◆ **Assignment**
Reproduce the data below, substituting "Decimal places" for "Decimals" and changing nothing else. Omit the pictures.

Dataset excerpts:
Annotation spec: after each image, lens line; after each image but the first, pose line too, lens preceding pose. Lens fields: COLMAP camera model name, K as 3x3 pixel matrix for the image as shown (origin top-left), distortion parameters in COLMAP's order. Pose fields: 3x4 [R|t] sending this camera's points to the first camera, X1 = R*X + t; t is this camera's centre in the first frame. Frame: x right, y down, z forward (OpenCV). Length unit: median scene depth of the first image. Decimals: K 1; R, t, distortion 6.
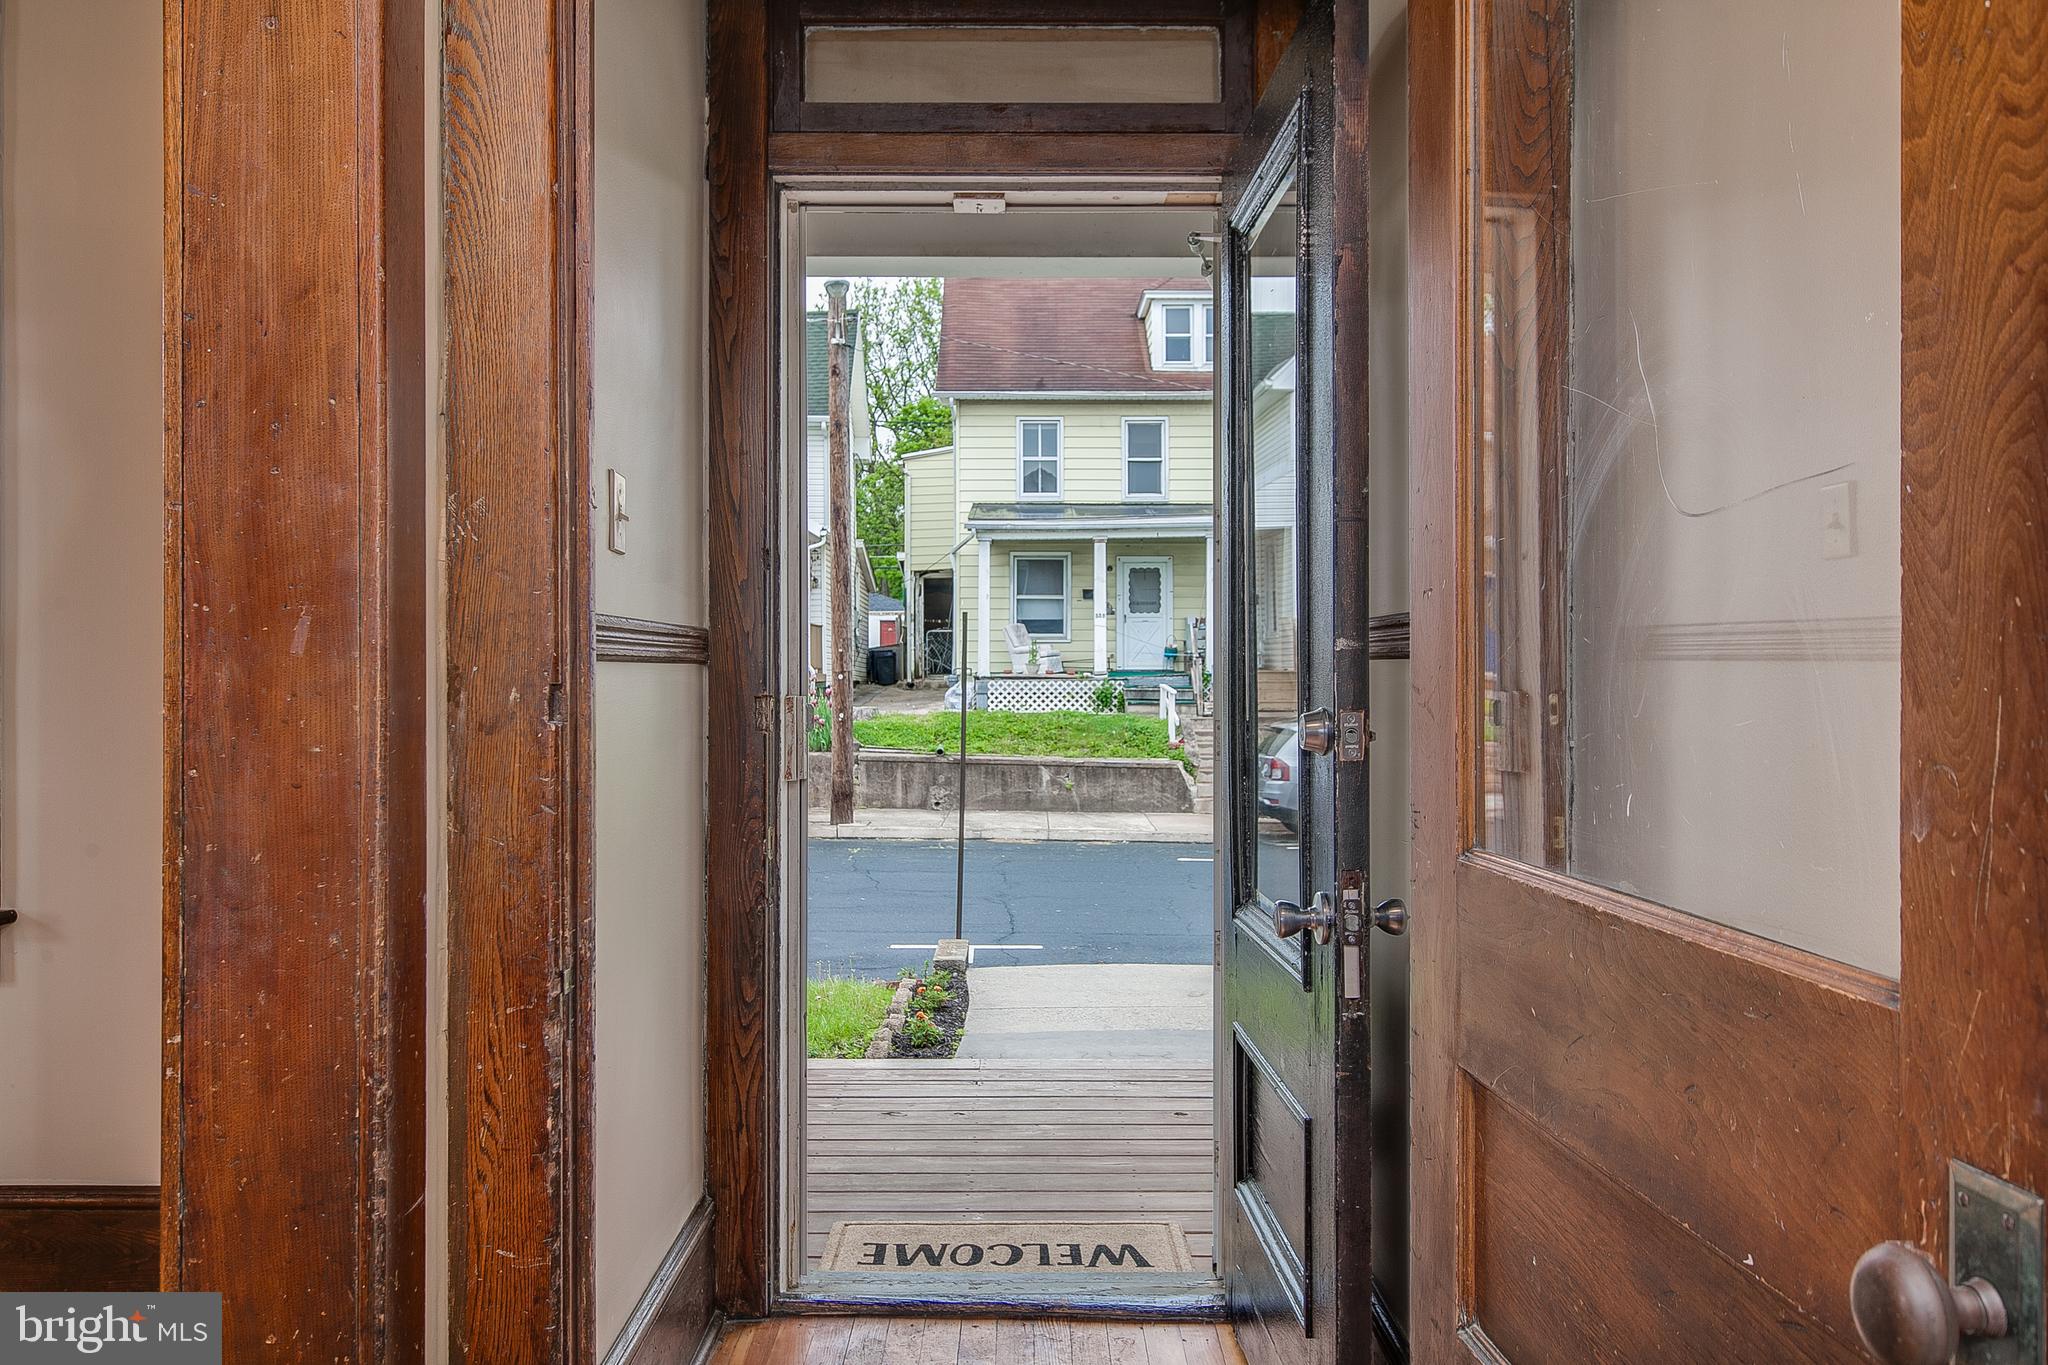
lens RADIAL K [[1587.6, 0, 1024.0], [0, 1587.6, 682.5], [0, 0, 1]] dist [-0.001391, -0.000200]
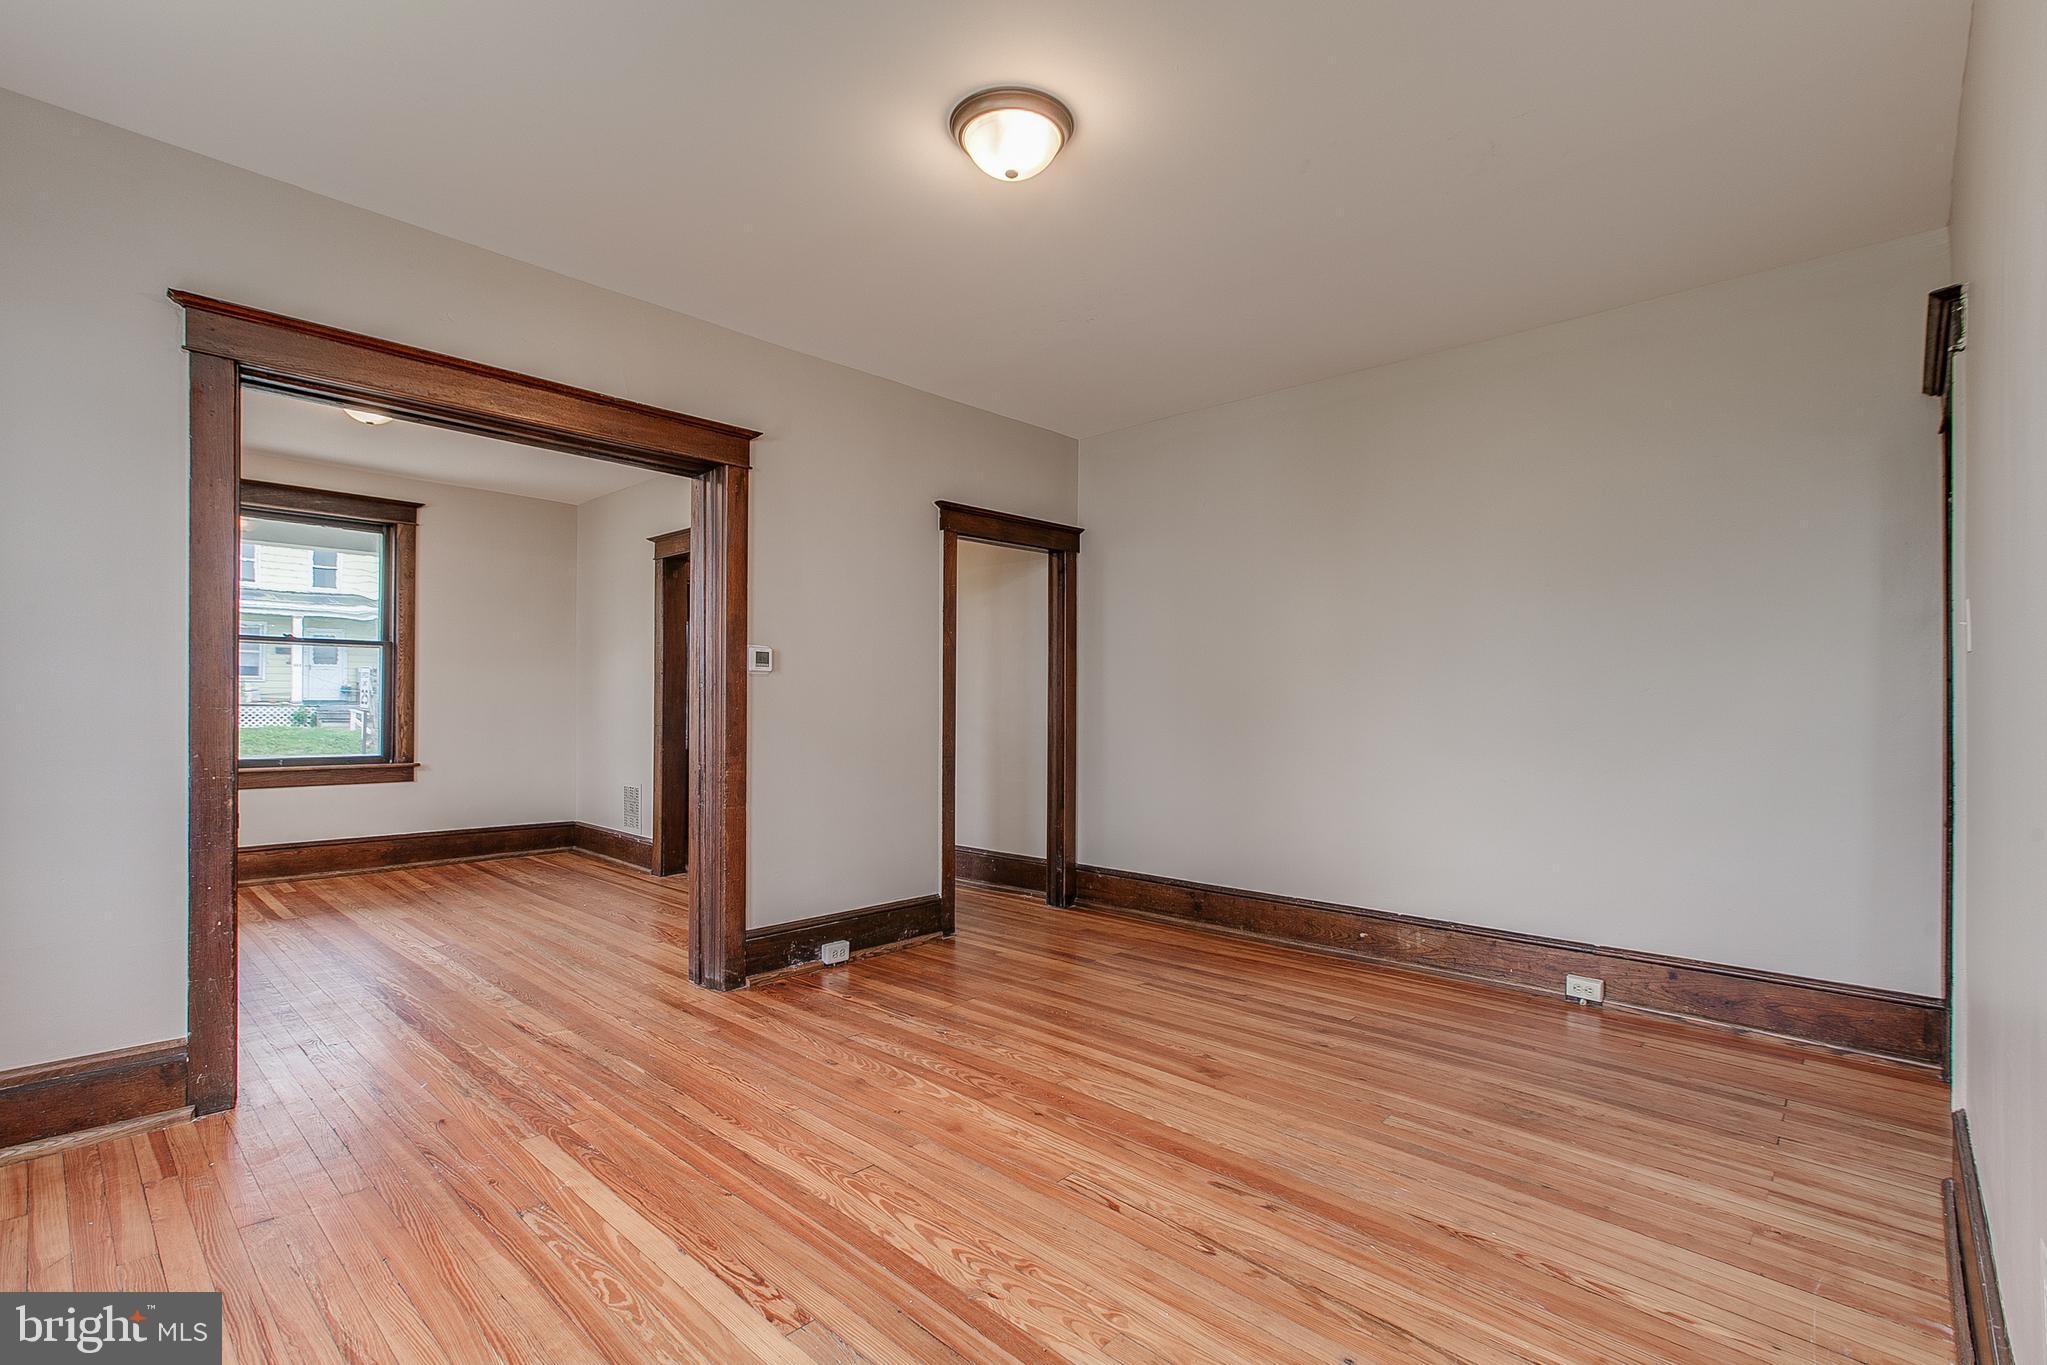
lens RADIAL K [[924.1, 0, 1021.0], [0, 924.1, 699.9], [0, 0, 1]] dist [0.000402, 0.000069]
pose [[0.694447, 0.007813, 0.719502, -0.110629], [0.000240, 0.999938, -0.011090, 0.002244], [-0.719544, 0.007874, 0.694402, -0.138892]]
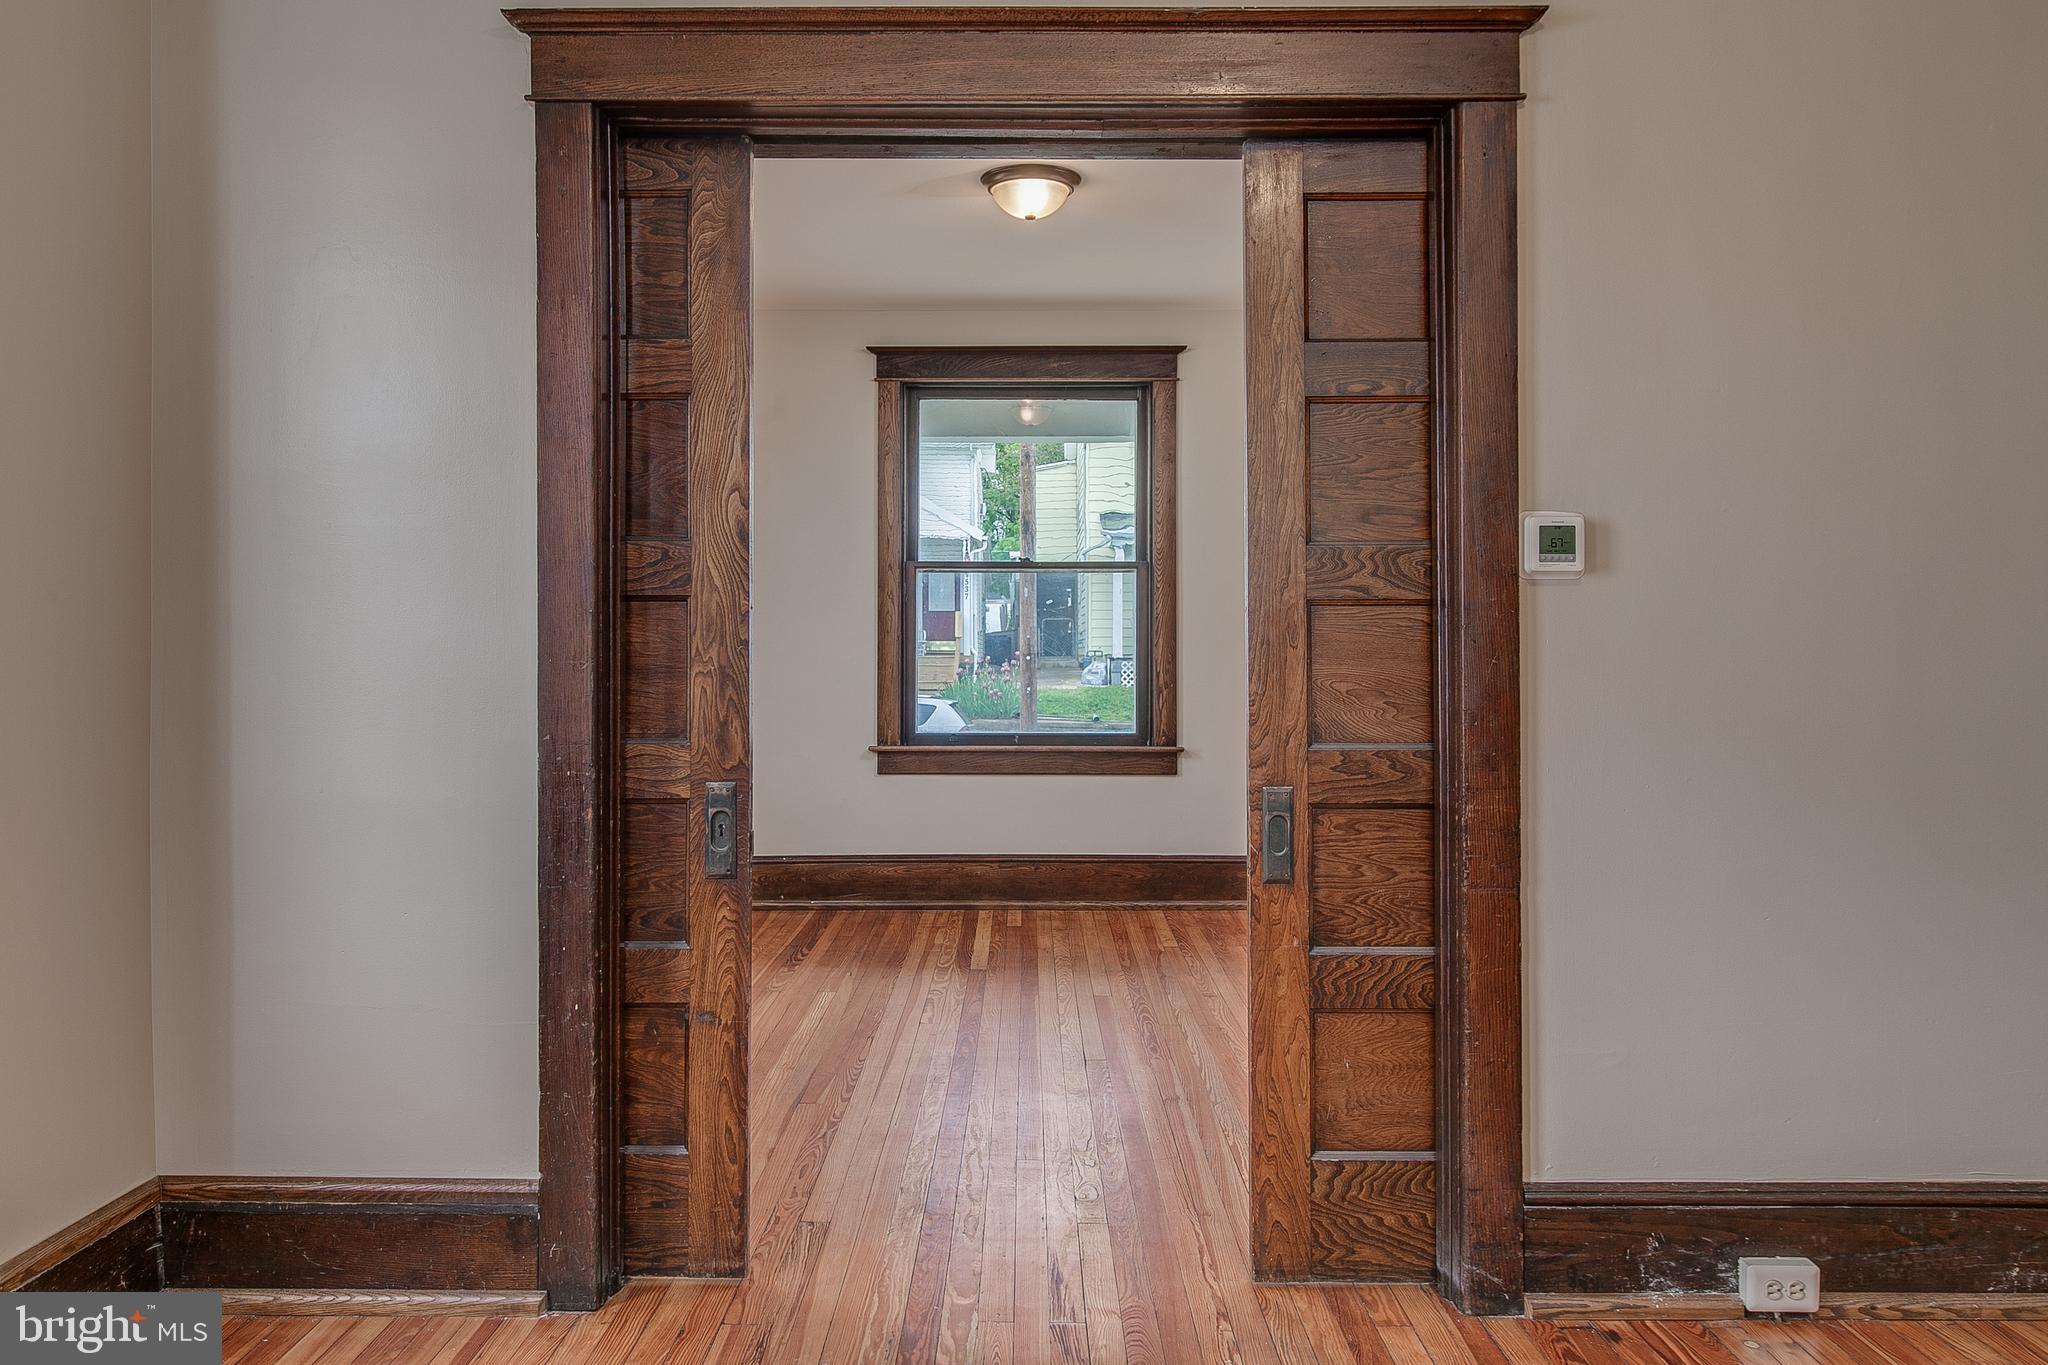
lens RADIAL K [[1470.8, 0, 1020.5], [0, 1470.8, 638.7], [0, 0, 1]] dist [-0.001153, 0.002465]
pose [[0.999780, -0.000197, -0.020975, -0.074962], [-0.000190, 0.999830, -0.018459, 0.002289], [0.020975, 0.018459, 0.999610, -0.111967]]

◆ **Answer for the task**
Annotation spec: after each image, lens line; after each image but the first, pose line too, lens preceding pose. Lens fields: COLMAP camera model name, K as 3x3 pixel matrix for the image as shown (origin top-left), distortion parameters in COLMAP's order. Pose fields: 3x4 [R|t] sending this camera's points to the first camera, X1 = R*X + t; t is this camera's centre in the first frame. Frame: x right, y down, z forward (OpenCV). Length unit: median scene depth of the first image. Decimal places: K 1; R, t, distortion 6.
lens RADIAL K [[1587.6, 0, 1024.0], [0, 1587.6, 682.5], [0, 0, 1]] dist [-0.001391, -0.000200]
lens RADIAL K [[924.1, 0, 1021.0], [0, 924.1, 699.9], [0, 0, 1]] dist [0.000402, 0.000069]
pose [[0.694447, 0.007813, 0.719502, -0.110629], [0.000240, 0.999938, -0.011090, 0.002244], [-0.719544, 0.007874, 0.694402, -0.138892]]
lens RADIAL K [[1470.8, 0, 1020.5], [0, 1470.8, 638.7], [0, 0, 1]] dist [-0.001153, 0.002465]
pose [[0.999780, -0.000197, -0.020975, -0.074962], [-0.000190, 0.999830, -0.018459, 0.002289], [0.020975, 0.018459, 0.999610, -0.111967]]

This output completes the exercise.